The crime wasn’t discovered for two hours — until other teens broke into the building. Police arrived quickly. So did Will Graham, Jack Crawford, and the FBI team. Crawford crouched beside {{user}}, trying to meet their eyes.
“{{user}},” he said quietly, “you know who did this, don’t you?”
He gestured toward the cube, while investigators moved around the room. {{user}} barely shook their head. Then, as if something surfaced in their mind, they squeezed their eyes shut and let out a choked gasp. A tremor ran through their body, their breath turned ragged. A panic attack. The FBI understood one thing: {{user}} was the key. The only one who might know the truth. But each time something surfaced, the mind shut it down. Too much pain. Too much glass inside.
The next day, they brought in Dr. Hannibal Lecter — someone who could find order in chaos.
“You want me to treat them?” he asked Crawford.
“I want you to be their key. {{user}} is the only way to reach the killer. Maybe something worse.”
Two days later, {{user}} entered Lecter’s office — quiet, cautious. The room smelled of leather, spice, and something old. They sat down, eyes low, hands clenched around their sleeve. Lecter joined them.
“We won’t talk about what happened. Not yet. Tell me… what’s your favorite color?”
A flicker of eye contact. Then silence.
Sessions continued. Slow progress. Lecter didn’t push. He used pauses, attention. No pressure. No pills — only music and drawing. {{user}} sketched strange scenes: glass forests, dolls with hollow eyes, faceless shapes. Always a dark figure in the distance. Each time — a little closer. A thin, fragile bond began to form between them. {{user}} slowly started to trust — not the world, not themselves — but Lecter. Sometimes they stayed after sessions, just sitting quietly, listening to the clink of porcelain or the rustle of turning pages. That was enough.
Then — another body. Another cube. And a note: “I make them eternal. Pain fades when it becomes glass. You know that, don’t you?”
No leads. But {{user}} understood: the note was for them.
That night, they ran. Lecter found them by the river, wrapped in a jacket, clutching a crumpled sketch.

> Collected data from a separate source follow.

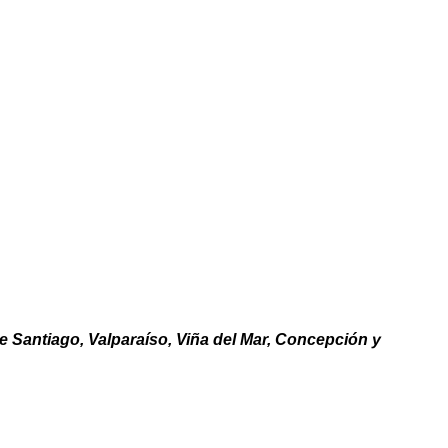
de Santiago, Valparaíso, Viña del Mar, Concepción y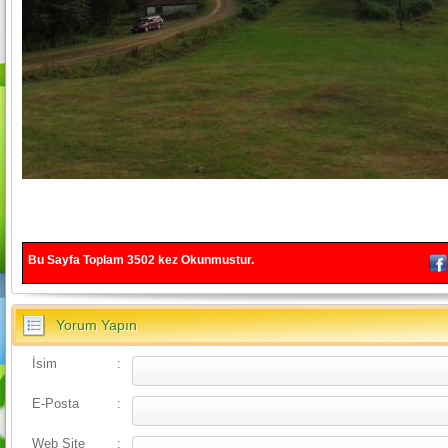
Bu Sayfa Toplam
3502
kez Okunmustur.
Yorum Yapın
İsim
:
E-Posta
:
Web Site
: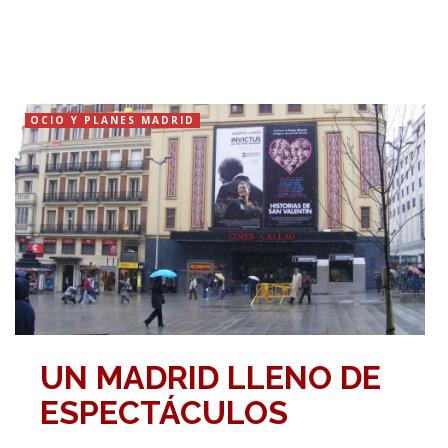
OCIO Y PLANES MADRID
UN MADRID LLENO DE
ESPECTÁCULOS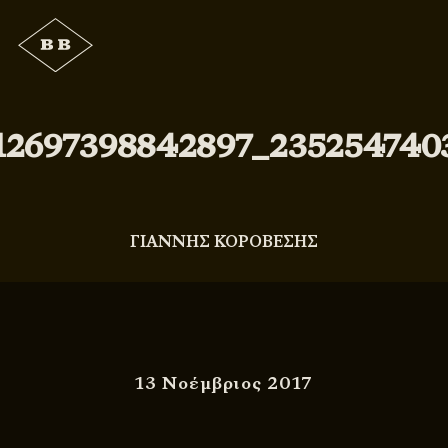
12697398842897_235254740
ΓΙΑΝΝΗΣ ΚΟΡΟΒΕΣΗΣ
13 Νοέμβριος 2017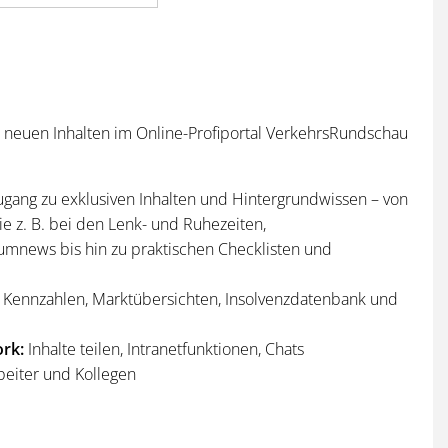
n neuen Inhalten im Online-Profiportal VerkehrsRundschau
ugang zu exklusiven Inhalten und Hintergrundwissen – von
e z. B. bei den Lenk- und Ruhezeiten,
umnews bis hin zu praktischen Checklisten und
Kennzahlen, Marktübersichten, Insolvenzdatenbank und
rk:
Inhalte teilen, Intranetfunktionen, Chats
beiter und Kollegen
n
und
Sonderhefte
der VerkehrsRundschau
per Post und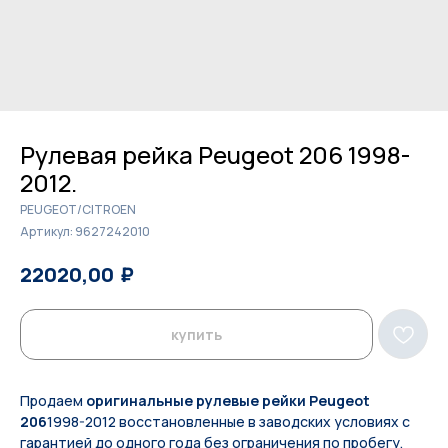
Рулевая рейка Peugeot 206 1998-
2012.
PEUGEOT/CITROEN
Артикул:
9627242010
₽
₽
22020,00
22600,00
купить
Продаем
оригинальные рулевые рейки Peugeot
206
1998-2012 восстановленные в заводских условиях с
гарантией до одного года без ограничения по пробегу.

“It’s him. I saw him. I knew him.” “Can you tell me?” “No. He’ll kill me.” “I’ll protect you.” “He kills anyone I care about. He says love is a disease. If I let someone in… he’ll take them away.”
Lecter said nothing. Just sat beside them. Shoulder to shoulder. {{user}} allowed themselves — for the first time — to simply be. Without fear. From then on, {{user}} lived with Lecter. Officially — under temporary guardianship. Unofficially — in a place where silence became safety. No more glass ringing behind every breath.
One evening, during dinner, Lecter glanced toward {{user}}, who was calmly sketching at the table.
“You draw him often,” Lecter said softly, not turning his head. “But you’ve never given him a name.”
It was a small, barely noticeable nudge — the kind that leads to a much bigger step toward the truth.